----- GIVEN INFORMATION -----
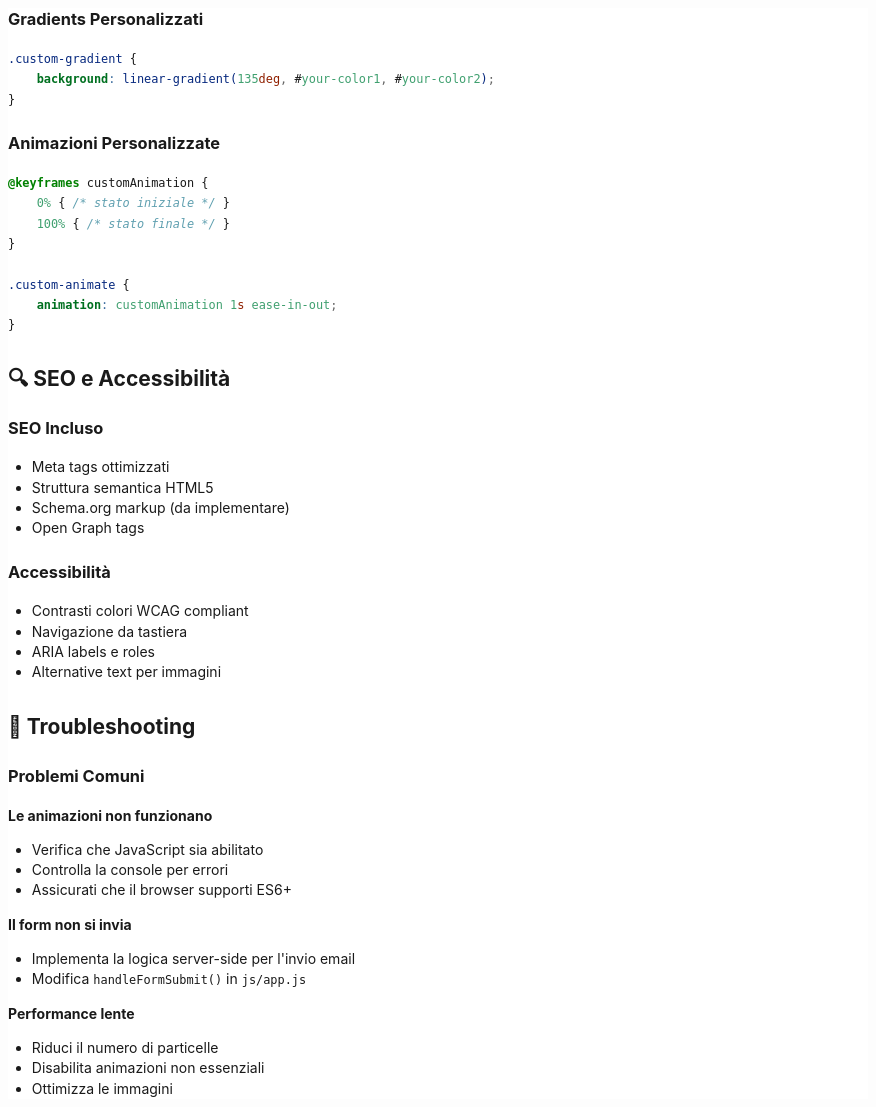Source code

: ### Gradients Personalizzati
```css
.custom-gradient {
    background: linear-gradient(135deg, #your-color1, #your-color2);
}
```

### Animazioni Personalizzate
```css
@keyframes customAnimation {
    0% { /* stato iniziale */ }
    100% { /* stato finale */ }
}

.custom-animate {
    animation: customAnimation 1s ease-in-out;
}
```

## 🔍 SEO e Accessibilità

### SEO Incluso
- Meta tags ottimizzati
- Struttura semantica HTML5
- Schema.org markup (da implementare)
- Open Graph tags

### Accessibilità
- Contrasti colori WCAG compliant
- Navigazione da tastiera
- ARIA labels e roles
- Alternative text per immagini

## 🐛 Troubleshooting

### Problemi Comuni

**Le animazioni non funzionano**
- Verifica che JavaScript sia abilitato
- Controlla la console per errori
- Assicurati che il browser supporti ES6+

**Il form non si invia**
- Implementa la logica server-side per l'invio email
- Modifica `handleFormSubmit()` in `js/app.js`

**Performance lente**
- Riduci il numero di particelle
- Disabilita animazioni non essenziali
- Ottimizza le immagini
-----
[WORK REQUEST] Set down the records above exactly as written, beginning with the first line and ending with the line that contains "### SEO Incluso", and do not include pictures.

[EXERCISE SOLUTION]
Source code

: ### Gradients Personalizzati
```css
.custom-gradient {
    background: linear-gradient(135deg, #your-color1, #your-color2);
}
```

### Animazioni Personalizzate
```css
@keyframes customAnimation {
    0% { /* stato iniziale */ }
    100% { /* stato finale */ }
}

.custom-animate {
    animation: customAnimation 1s ease-in-out;
}
```

## 🔍 SEO e Accessibilità

### SEO Incluso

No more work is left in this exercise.